The Wall Street Journal’s Joseph Pereira recently reported Maryland was considering legislation that would ban minimum pricing agreements between manufacturers and retailers. These agreements allow product manufacturers to guarantee their products will be sold for a minimum price over the wholesale rate, and the tactic is often employed to protect the brand value of luxury goods.
While the law may seem sensible on the surface, we must consider the unintended consequences of such legislation. Successful manufacturers spend a lot of money on market research and product development. It is their business to know how much consumers are willing to pay for their products. These companies have made huge investments in their brand image, and will likely do whatever is necessary to protect the value of their logo. If these manufacturers are no longer allowed to guarantee the minimum price through contracts with retailers, they will simply change tactics.
As it is unlikely many retailers will routinely sell products under cost, manufacturers may choose to raise the wholesale prices for their goods. As the wholesale price rises, retailers would be forced to pass the cost increase to the consumer in order to remain solvent. While consumers might see a price decrease in the short term as manufacturers sell off old stock, this trend would quickly reverse as retailers struggle to maintain an acceptable margin when their stockpiles are depleted.
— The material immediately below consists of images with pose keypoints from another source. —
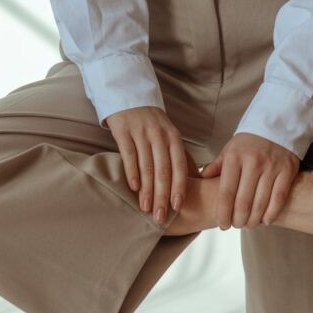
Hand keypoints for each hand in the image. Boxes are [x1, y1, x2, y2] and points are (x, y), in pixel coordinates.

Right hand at [105, 105, 200, 224]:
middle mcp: (159, 135)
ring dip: (147, 190)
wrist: (129, 95)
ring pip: (147, 166)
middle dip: (163, 196)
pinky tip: (133, 188)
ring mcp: (141, 132)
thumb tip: (188, 183)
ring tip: (146, 208)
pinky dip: (132, 172)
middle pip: (163, 170)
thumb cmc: (151, 122)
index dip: (179, 187)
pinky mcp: (124, 131)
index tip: (178, 207)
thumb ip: (175, 155)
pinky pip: (129, 155)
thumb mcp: (168, 133)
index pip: (179, 166)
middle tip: (161, 217)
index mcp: (173, 137)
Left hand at [200, 132, 300, 228]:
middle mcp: (252, 162)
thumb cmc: (249, 142)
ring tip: (249, 224)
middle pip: (243, 202)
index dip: (223, 213)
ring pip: (261, 203)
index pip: (226, 193)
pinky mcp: (287, 169)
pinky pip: (279, 198)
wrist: (276, 124)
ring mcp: (271, 166)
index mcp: (234, 158)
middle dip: (238, 220)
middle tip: (236, 226)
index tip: (222, 225)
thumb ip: (216, 166)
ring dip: (254, 220)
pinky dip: (272, 213)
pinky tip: (265, 220)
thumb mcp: (229, 149)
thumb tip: (201, 179)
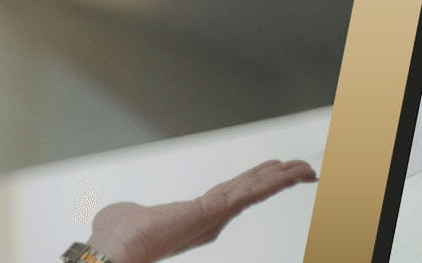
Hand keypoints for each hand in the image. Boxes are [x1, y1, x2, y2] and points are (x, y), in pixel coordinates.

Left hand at [85, 159, 316, 262]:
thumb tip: (127, 213)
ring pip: (253, 191)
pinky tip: (289, 172)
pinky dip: (271, 182)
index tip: (272, 172)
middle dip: (277, 179)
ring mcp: (213, 217)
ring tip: (305, 169)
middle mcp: (209, 220)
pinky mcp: (212, 213)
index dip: (254, 183)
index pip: (231, 194)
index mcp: (194, 218)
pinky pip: (248, 193)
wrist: (115, 252)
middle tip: (303, 169)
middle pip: (249, 191)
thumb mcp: (130, 216)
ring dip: (282, 178)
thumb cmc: (117, 238)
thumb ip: (136, 213)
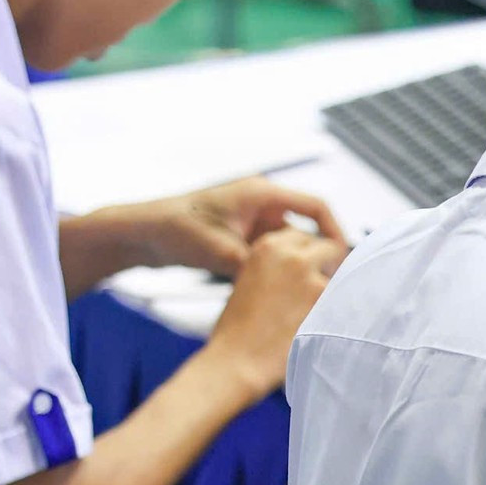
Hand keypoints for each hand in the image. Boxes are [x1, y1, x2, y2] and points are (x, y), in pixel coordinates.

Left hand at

While this may seem like “common-sense” legislation to protect consumers, a law banning minimum pricing agreements is actually far more likely to increase consumer costs. While the intent of Maryland’s legislators may be sincere, only consumers can dictate the price of their goods. As long as people are willing to pay extra for a particular brand, manufactures will continue to charge extra for it. When brand image no longer matters, and consumers stop purchasing luxury items, then, and only then, will we see a true decline in retail pricing.
Pereira, Joseph. “State Law Targets ‘Minimum Pricing.'” The Wall Street Journal. 28 April 2009: D1+.